15 Yea, they were encircled about with everlasting darkness and destruction; but behold, he has brought them into his everlastinglight, yea, into everlasting salvation; and they are encircled about with the matchless bounty of his love
Whether we are referring to "chains of hell" brought on through our own choices or trials that are thrusted upon us, we can be brought to sing redeeming love.

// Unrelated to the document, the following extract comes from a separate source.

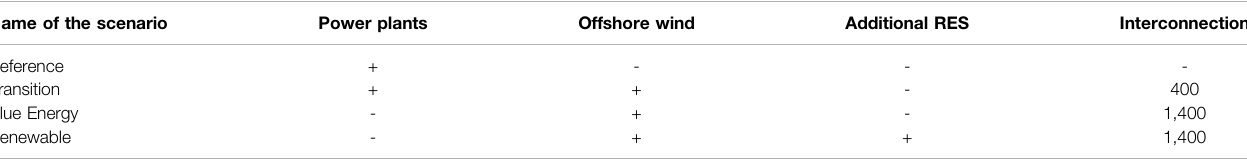
TABLE 3 | Parameters investigated in considered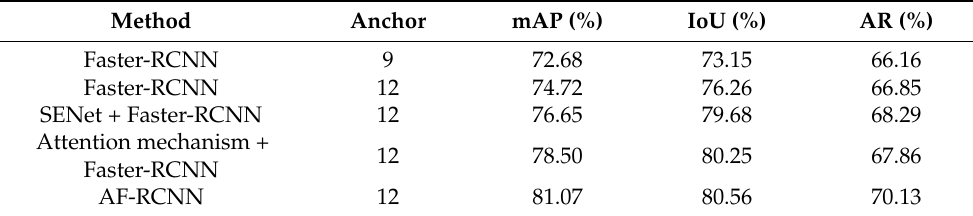
Table 2. Detection results of ablation experiment.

Last time I posted, I discussed our options for surgery for our son. We found out after some detailed scans that our child's lesion is likely between S3-S5 (the lowest bones of the sacrum), giving him the best possible prognosis (likely no paralysis, but still with the possible need for a shunt and likely bladder issues). Because of this prognosis, we are not qualified for fetal surgery. Instead, baby will have surgery within a few hours of birth and will be in the NICU for a week or so (possibly more if doctors decide he needs a shunt). I said in the first post that I would be grateful for whatever option is given to us, and I am striving to be okay with having this out of my control. The greatest blessing I see from this is that Derek and I get to be together throughout our pregnancy, he will definitely be there for the birth, and that we have several months now to choose the doctors we feel will care best for our baby. There is a lot of scary stuff still to come, so we definitely appreciate your continued prayers.
In one blessing I received after hearing the diagnosis, one of the promises I was given was that Derek and I would grow even closer and more in love through this trial. This has been just the most joyous part of all of this! We appreciate each other more, make more time to help each other, we laugh together more, we have become more patient with one another, and when the feelings come and I wake up in the middle of the night to cry a little when I think no one is awake to notice, Derek always is there to quietly stroke my hair till I can fall asleep again. When I found out the diagnosis, I felt as though I would never be happy ever again. How wrong I was! The greatest happiness has come since that moment. I love being with Derek more than words can express, and I am so excited to bring our child home to his loving family. The best is yet to come, come what may and love it!